The below test cases that should make clear what are the requirements:

import org.scalatest.FunSuite

class WordOccurrencesSolverTest extends FunSuite {

  private val solver = new WordOccurrencesSolver()

  test("solve for a in a") {
    assert(solver.solve("a", "a") === 1)
  }

  test("solve for b in a") {
    assert(solver.solve("b", "a") === 0)
  }

  test("solve for a in aa") {
    assert(solver.solve("a", "aa") === 2)
  }

  test("solve for b in ab") {
    assert(solver.solve("b", "ab") === 1)
  }

  test("solve for ab in ab") {
    assert(solver.solve("ab", "ab") === 1)
  }

  test("solve for ab in abab") {
    assert(solver.solve("ab", "abab") === 2)
  }

  test("solve for aa in aaa") {
    assert(solver.solve("aa", "aaa") === 2)
  }
}

Here is my solution to the problem of which I am not particularly proud:

class WordOccurrencesSolver {

  def solve(word: String, text: String): Int = {
    val n = word.length
    def solve(acc: Int, word: String, sb: String): Int = sb match {
      case _ if sb.length < n => acc
      case _ if sb.substring(0, n) == word => solve(acc + 1, word, sb.tail)
      case _ => solve(acc, word, sb.tail)
    }
    solve(0, word, text)
  }

}

I assume there must be a clean one liner which takes advantage of Scala's higher order functions instead of recursion and match/case clause.

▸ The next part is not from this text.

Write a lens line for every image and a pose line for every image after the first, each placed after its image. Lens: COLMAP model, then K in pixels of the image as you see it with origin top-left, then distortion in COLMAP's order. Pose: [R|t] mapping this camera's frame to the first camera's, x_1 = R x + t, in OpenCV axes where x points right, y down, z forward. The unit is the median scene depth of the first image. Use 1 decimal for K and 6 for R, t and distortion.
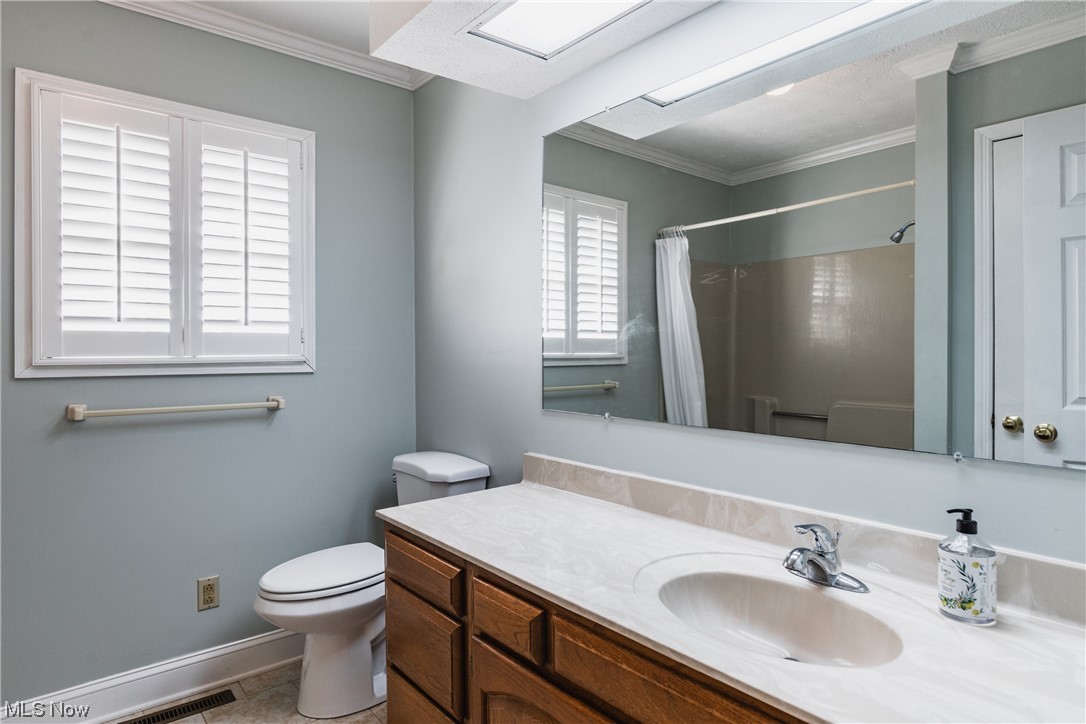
lens RADIAL K [[620.6, 0, 565.8], [0, 620.6, 362.2], [0, 0, 1]] dist [-0.006150, 0.002323]
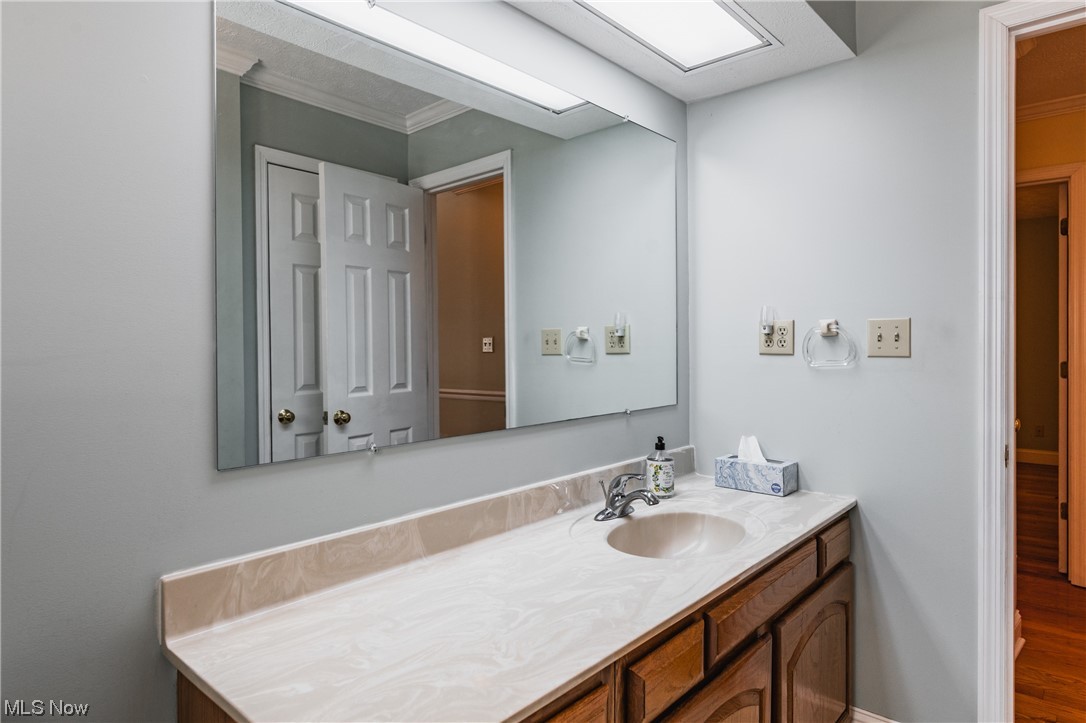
lens RADIAL K [[620.6, 0, 545.2], [0, 620.6, 353.8], [0, 0, 1]] dist [-0.006150, 0.002323]
pose [[-0.121631, -0.006626, 0.992553, -0.718099], [0.026986, 0.999586, 0.009980, -0.021284], [-0.992208, 0.027999, -0.121402, 1.004273]]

If you are looking for an idiomatic Scala solution then you can use the sliding to create a sliding window iterator and count the wondows which are equal to your target String.

This solution while being functional also offers you an acceptable performence.

def countOccurrences(src: String, tgt: String): Int =
  src.sliding(tgt.length).count(window => window == tgt)